Page extract ▸

Clock_Div

Discussion in 'VHDL' started by Volker, Dec 1, 2008.

  1. Volker

    Volker Guest

    Hi,

    following entity should divide a 50 MHz clock into 8khz, 2Hz and 1 Hz. In
    principle it would work, but 2 Hz clock is 1 Hz and the duty cycle ist about
    30/70. If I check Q23 is OK but Q24 and Q25 not. In RTL view the
    implementation of Q24 and Q25 looks a little bit strange. Did anyone know
    how the design ist not working well?

What to work on ▸
a) Edit the clock-divider post: start at the words "Discussion in 'VHDL'", stop after "not working well?", and replace "duty cycle" with "on/off ratio".
b) Decide whether each statement agrees with the clock-divider post, and answer yes or no with the deciding words quoted: (i) the entity is meant to divide a 50 MHz clock; (ii) the 2 Hz output runs at the correct frequency; (iii) the poster finds Q23 to be fine.

(Dataset excerpts)
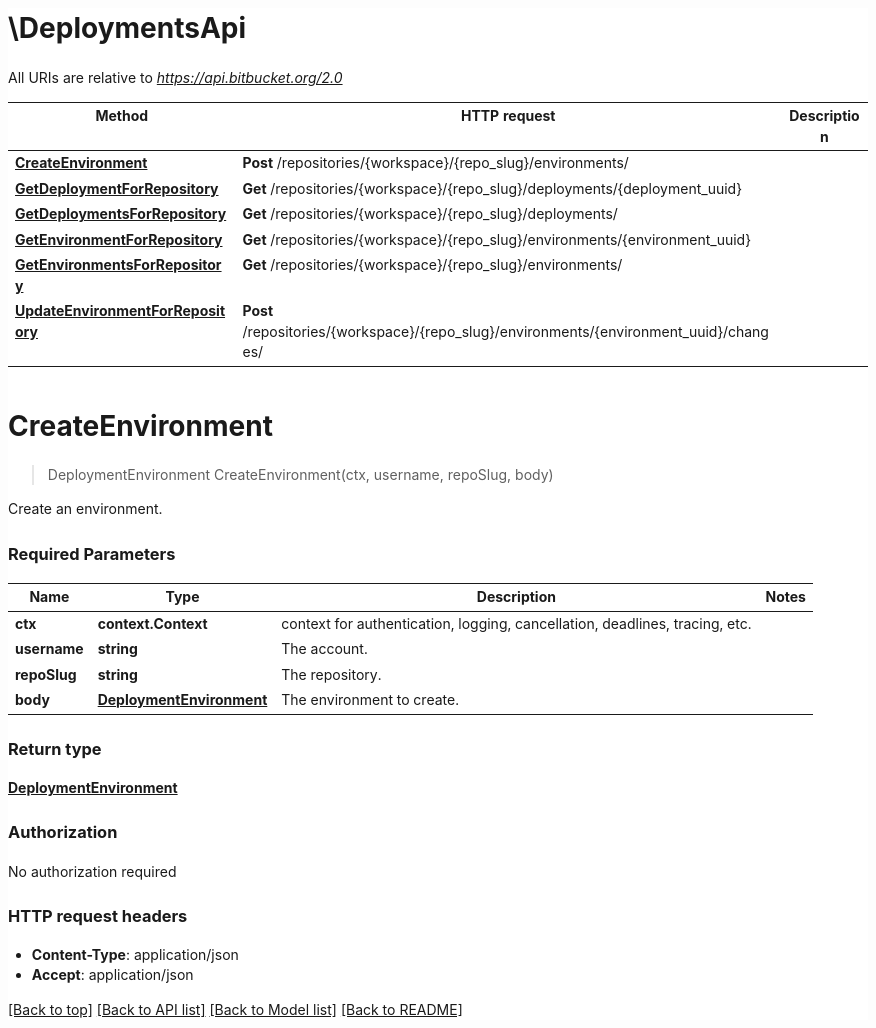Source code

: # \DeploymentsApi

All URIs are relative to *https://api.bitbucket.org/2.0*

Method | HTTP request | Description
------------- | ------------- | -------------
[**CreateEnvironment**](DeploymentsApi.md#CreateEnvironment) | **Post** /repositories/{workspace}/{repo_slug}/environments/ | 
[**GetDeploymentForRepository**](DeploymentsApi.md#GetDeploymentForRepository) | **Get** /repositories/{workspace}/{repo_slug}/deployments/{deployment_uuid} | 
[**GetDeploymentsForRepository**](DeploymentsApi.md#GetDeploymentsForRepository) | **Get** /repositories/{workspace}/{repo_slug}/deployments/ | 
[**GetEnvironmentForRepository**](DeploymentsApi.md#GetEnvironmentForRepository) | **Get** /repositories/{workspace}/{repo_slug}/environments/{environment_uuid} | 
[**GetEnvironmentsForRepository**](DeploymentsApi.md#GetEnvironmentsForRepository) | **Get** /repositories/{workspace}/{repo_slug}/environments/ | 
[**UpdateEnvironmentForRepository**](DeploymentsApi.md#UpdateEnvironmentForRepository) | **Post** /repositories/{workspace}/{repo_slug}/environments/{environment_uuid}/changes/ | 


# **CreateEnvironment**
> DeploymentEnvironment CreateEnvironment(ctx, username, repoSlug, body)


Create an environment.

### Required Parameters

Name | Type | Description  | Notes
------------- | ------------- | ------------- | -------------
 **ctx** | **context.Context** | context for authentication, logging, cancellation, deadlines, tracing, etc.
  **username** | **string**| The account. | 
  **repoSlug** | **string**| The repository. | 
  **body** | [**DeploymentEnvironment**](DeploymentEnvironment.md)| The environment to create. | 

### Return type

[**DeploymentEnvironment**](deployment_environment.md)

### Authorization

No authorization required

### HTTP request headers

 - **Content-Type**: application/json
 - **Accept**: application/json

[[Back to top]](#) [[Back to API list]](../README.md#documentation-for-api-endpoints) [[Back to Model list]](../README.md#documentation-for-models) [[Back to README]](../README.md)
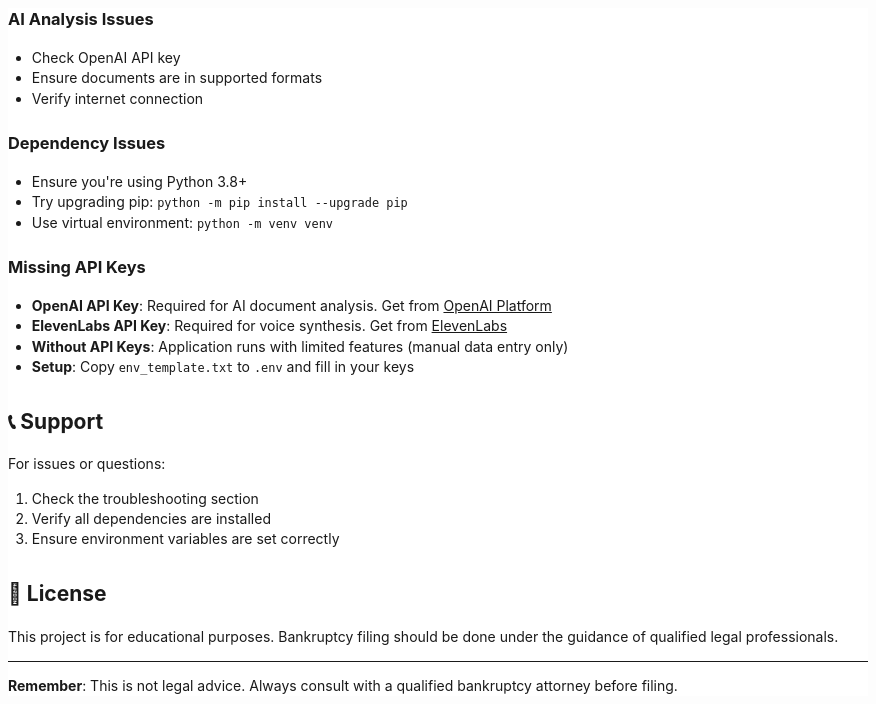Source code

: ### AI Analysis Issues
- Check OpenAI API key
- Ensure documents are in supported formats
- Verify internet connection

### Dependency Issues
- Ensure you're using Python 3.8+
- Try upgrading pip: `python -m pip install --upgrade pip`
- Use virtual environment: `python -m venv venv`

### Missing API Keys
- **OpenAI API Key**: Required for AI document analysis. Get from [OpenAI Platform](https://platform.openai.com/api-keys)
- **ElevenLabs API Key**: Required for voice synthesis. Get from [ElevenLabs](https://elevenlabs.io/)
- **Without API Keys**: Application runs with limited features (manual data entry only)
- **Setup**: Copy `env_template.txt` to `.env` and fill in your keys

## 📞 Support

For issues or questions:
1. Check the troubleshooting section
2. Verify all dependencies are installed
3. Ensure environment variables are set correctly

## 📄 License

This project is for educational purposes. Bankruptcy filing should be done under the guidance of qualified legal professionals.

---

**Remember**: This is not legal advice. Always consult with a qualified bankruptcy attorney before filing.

Results of the exercise ▸
a)
Discussion in 'VHDL' started by Volker, Dec 1, 2008.

  1. Volker

    Volker Guest

    Hi,

    following entity should divide a 50 MHz clock into 8khz, 2Hz and 1 Hz. In
    principle it would work, but 2 Hz clock is 1 Hz and the on/off ratio ist about
    30/70. If I check Q23 is OK but Q24 and Q25 not. In RTL view the
    implementation of Q24 and Q25 looks a little bit strange. Did anyone know
    how the design ist not working well?

b)
(i) Yes: "following entity should divide a 50 MHz clock into 8khz, 2Hz and 1 Hz"
(ii) No: "but 2 Hz clock is 1 Hz"
(iii) Yes: "If I check Q23 is OK"